Given text START
A-level results are released on Thursday 13 August 2015 and it can be a stressful day for both students and parents.
Teenagers can feel as if their future depends on the grades printed on that paper, so it's up to parents to calm them down and make sure they know their options.
But let’s face it, it's hard enough to keep your own emotions in check when you’ve supported your child throughout this stressful time and you’re desperate for them to do well.
John Carberry, careers adviser for the UCAS Exam Results Helpline told HuffPost UK Parents: "Don’t panic! A huge number of the calls that we take on the helpline are from students panicking they haven’t got the grades that they need to get into their university of choice.
"The first thing that we would say to a student is to try to calm down so that we can talk through their options effectively. This goes for parents too – if you can keep calm and not panic, it will really help your teenager."
Carberry adds that for parents, preparation before the day is key.
What if she doesn't get the grade she hoped for?
Carberry encourages you to talk to your teenager about a plan B, perhaps even before results day comes around.
He said: "Get her to start thinking about other courses and or universities she would be prepared to consider in clearing, it will help her get a head start once she gets her results."
Dr Mark Winwood, Director of Psychological Services for AXA told HuffPost UK Parents: "In the days leading up to the results being released, take time to have a balanced and reassuring conversation with your child. It’s not unusual for children to be anxious, emotional and potentially snappy as pressure mounts.
Given text END
Dataset entries START
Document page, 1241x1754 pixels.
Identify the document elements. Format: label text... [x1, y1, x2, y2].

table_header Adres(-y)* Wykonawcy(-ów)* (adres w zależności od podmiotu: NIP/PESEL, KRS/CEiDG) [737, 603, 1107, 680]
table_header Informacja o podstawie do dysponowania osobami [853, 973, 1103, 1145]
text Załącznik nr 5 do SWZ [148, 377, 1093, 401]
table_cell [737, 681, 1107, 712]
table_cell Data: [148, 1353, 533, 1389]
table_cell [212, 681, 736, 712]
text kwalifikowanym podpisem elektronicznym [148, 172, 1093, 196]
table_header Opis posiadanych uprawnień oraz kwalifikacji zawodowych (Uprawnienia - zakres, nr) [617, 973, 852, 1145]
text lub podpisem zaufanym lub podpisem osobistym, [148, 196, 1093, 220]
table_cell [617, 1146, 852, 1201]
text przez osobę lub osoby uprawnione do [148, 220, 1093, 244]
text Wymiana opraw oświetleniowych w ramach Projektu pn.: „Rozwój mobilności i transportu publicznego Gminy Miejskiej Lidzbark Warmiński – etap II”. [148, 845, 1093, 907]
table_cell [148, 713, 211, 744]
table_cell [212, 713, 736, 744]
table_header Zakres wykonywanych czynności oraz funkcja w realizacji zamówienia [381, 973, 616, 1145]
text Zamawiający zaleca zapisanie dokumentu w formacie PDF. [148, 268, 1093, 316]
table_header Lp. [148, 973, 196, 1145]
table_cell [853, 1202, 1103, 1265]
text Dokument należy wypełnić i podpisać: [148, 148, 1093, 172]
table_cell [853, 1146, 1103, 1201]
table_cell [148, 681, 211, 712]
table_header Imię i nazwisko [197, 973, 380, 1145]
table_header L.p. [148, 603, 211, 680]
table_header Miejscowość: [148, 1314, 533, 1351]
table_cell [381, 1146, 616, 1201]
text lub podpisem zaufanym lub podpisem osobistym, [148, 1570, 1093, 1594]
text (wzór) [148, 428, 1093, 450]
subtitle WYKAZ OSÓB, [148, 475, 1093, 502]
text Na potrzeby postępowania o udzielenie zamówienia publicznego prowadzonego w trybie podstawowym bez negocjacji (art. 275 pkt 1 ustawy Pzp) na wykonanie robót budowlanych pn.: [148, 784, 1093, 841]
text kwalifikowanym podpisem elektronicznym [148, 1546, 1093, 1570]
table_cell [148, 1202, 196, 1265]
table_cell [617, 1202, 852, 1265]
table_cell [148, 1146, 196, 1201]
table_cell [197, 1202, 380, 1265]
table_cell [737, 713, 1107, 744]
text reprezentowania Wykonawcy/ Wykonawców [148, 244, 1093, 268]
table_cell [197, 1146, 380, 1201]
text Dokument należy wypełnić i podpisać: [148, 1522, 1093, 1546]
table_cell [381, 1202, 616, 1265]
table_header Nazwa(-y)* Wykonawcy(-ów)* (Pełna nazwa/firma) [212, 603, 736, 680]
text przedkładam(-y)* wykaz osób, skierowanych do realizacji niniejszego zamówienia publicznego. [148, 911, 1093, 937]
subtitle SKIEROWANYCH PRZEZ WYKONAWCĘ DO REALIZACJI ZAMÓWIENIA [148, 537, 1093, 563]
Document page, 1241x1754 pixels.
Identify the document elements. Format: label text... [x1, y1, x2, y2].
Dataset entries END
### [Your tasks]
**1.** In the article on A-level results day, on what date are the results released?
**2.** Reproduce the passage of the article on A-level results day that opens with the words containing "Teenagers can feel" and closes with "know their options.".

### [Task solutions]
**1.** Thursday 13 August 2015.

**2.**
Teenagers can feel as if their future depends on the grades printed on that paper, so it's up to parents to calm them down and make sure they know their options.